— Description of the task —
Reproduce the listing below word for word, leaving out the pictures.

— Material for this task —
▶
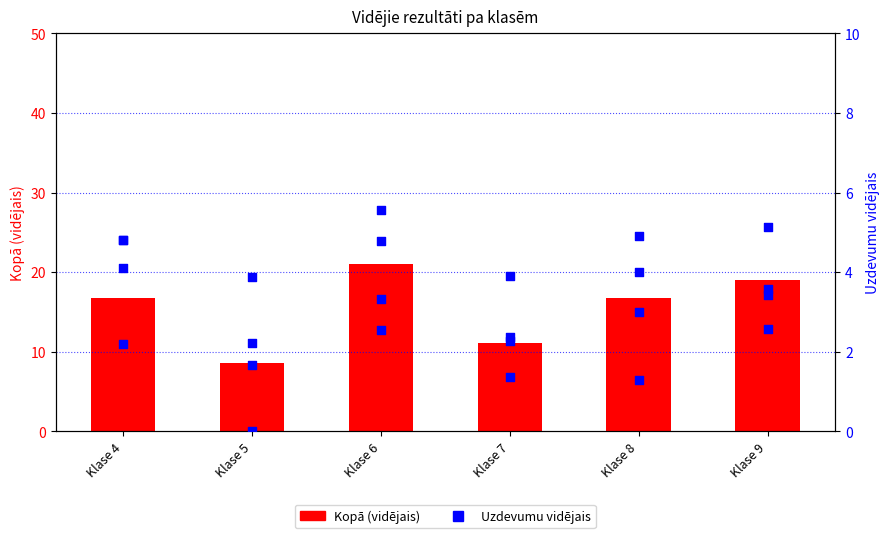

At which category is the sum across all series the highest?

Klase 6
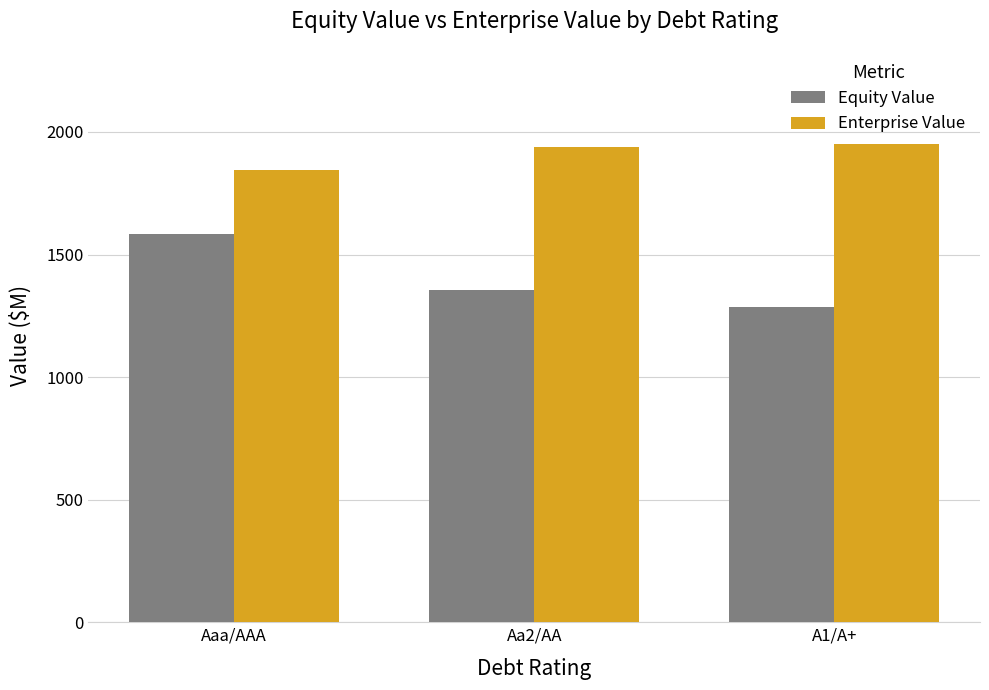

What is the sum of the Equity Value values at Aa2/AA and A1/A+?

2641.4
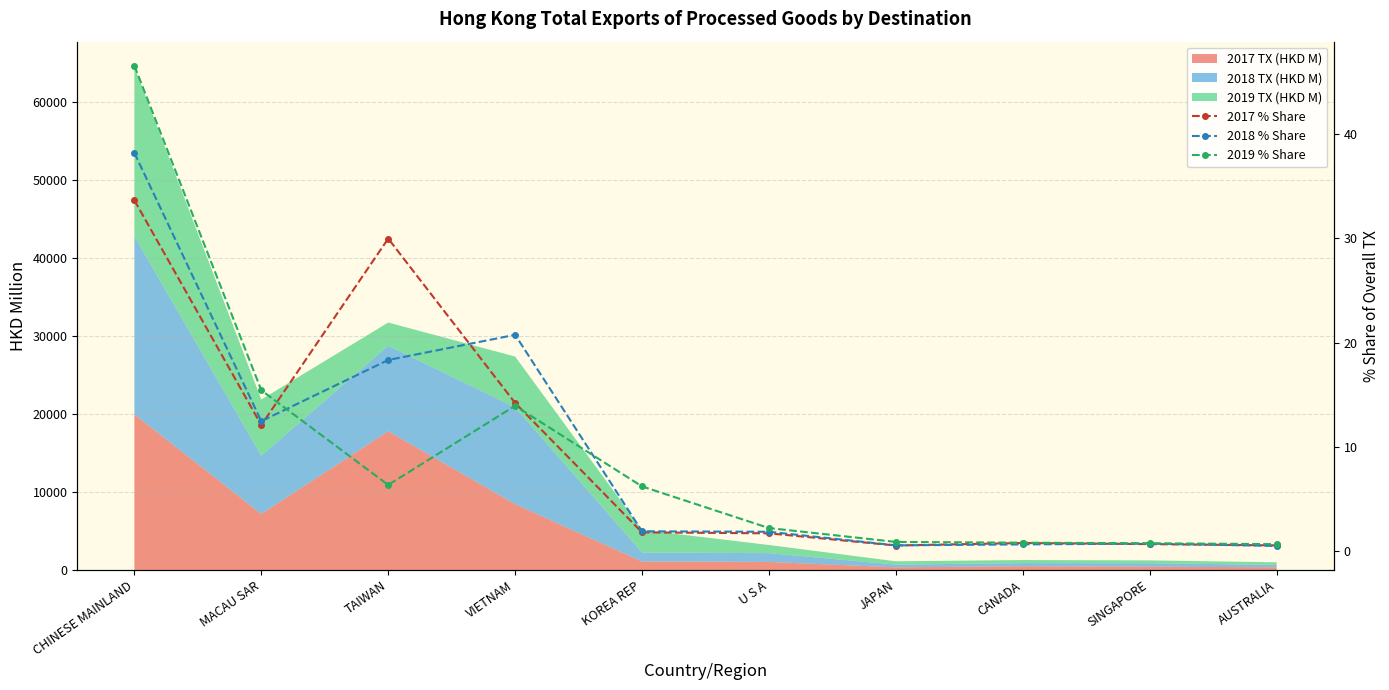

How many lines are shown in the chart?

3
◀
— Solved exercise —
At which category is the sum across all series the highest?

Klase 6

What is the sum of the Equity Value values at Aa2/AA and A1/A+?

2641.4

How many lines are shown in the chart?

3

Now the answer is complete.